→ **EXTRACT TO READ**
· · · · ·
The Irish Civil War 1922-23

Again that’s all very well now. However the vast majority of the population were quite content to cede control of large tracts of State policy to the Church until well into the 1990s. Particularly in Health and Education. And I think it is fair to say that there is no great evidence that the secularists are doing a better job running the parts of these sectors that have been ceded back to them than the religious did before them.

Moreover we pride ourselves on having a spectacularly good education system. It’s one of the things the IDA consistently bang on about. The great majority of the people who have passed through that system have been educated in religious controlled schools

Our education system is a joke. Maths and science are lagging miles behind other countries. Mary Immaculate, one of the biggest teacher training colleges in the country, doesn’t even address science.

Non national kids from Europe piss all over Irish kids results wise and don’t even get me started with the state on first year college kids after six years of spoon feeding, not an ounce of independent or critical thinking. That’s the legacy of your religious run schools. No engagement with life, minimum critical thinking, just shut up and listen.

Jaysus I remember it well. Still have the uniform at home.

Is that a personal observation or do you have the stats to back this up?

At the height of the Celtic Tiger boom, Ireland had the fourth lowest education spending in the OECD. I think only Italy, Czech Republic, and Slovakia were worse than us. The education talk is largely empty rhetoric, and even the rhetoric is starting to disappear at this stage.

On the subject of the WOI though, one of the things that the Sindo ‘revisionists’ always like to say is that Irish people were happy with British rule before Sinn Fein started stirring up trouble, and that the ‘shinners’ were fringe extremists who went against the will of the population at large. The love to trumpet on about how Irish people supported the empire and saw themselves as being part of it.

There may be elements of truth in this, but on the whole they gloriously miss the point. British rule may have been supported, but what they never acknowledge was that it didn’t matter if it was supported or not. Britain ruled the Irish people with or without their consent. If people wanted to give them that consent, fine, but they were going to rule the place one way or the other. That’s what imperialism was, and that’s why a military campaign for self-determination was legitimate, unless you believe that people should be ruled without their consent which is the same as supporting tyranny.

Science is a sham mate. Rick Santorum knows the score.

Much of those claims are based on Royal visits which really don’t stand up to criticism. Most of those displaying loyalty were doing so under instruction from employers, or children led astray with the promise of sweets etc. As you touched on earlier most people were too wrapped up in the land issue to be concerned with who ruled what. As the peasantry were cleared and large farmers took control then it became an issue.
· · · · ·
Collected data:
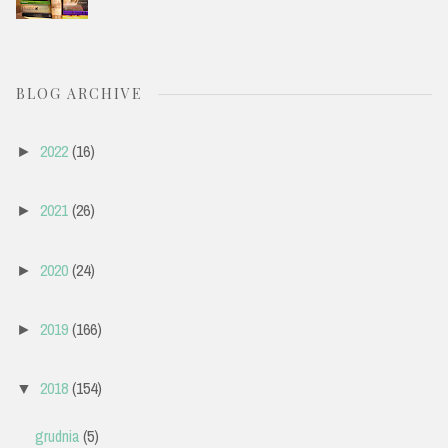
BLOG ARCHIVE
2022
(16)
►
2021
(26)
►
2020
(24)
►
2019
(166)
►
2018
(154)
▼
grudnia
(5)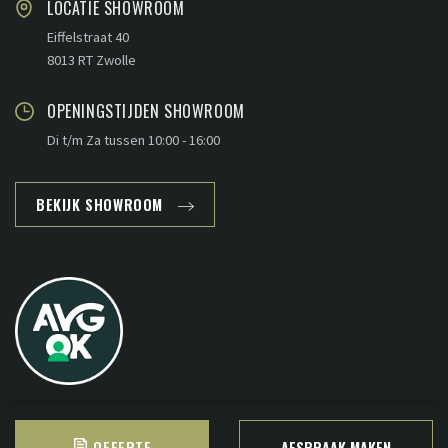
LOCATIE SHOWROOM
Eiffelstraat 40
8013 RT Zwolle
OPENINGSTIJDEN SHOWROOM
Di t/m Za tussen 10:00 - 16:00
BEKIJK SHOWROOM
OFFERTE
AFSPRAAK MAKEN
· · · · ·
→ **WORK TO COMPLETE**
Give the forum thread again from "Is that a personal" through "at this stage.", and substitute "economic" for "Celtic Tiger" in that stretch. Rely only on the forum thread, not on the items.

→ **SOLUTION FOR THIS EXERCISE**
Is that a personal observation or do you have the stats to back this up?

At the height of the economic boom, Ireland had the fourth lowest education spending in the OECD. I think only Italy, Czech Republic, and Slovakia were worse than us. The education talk is largely empty rhetoric, and even the rhetoric is starting to disappear at this stage.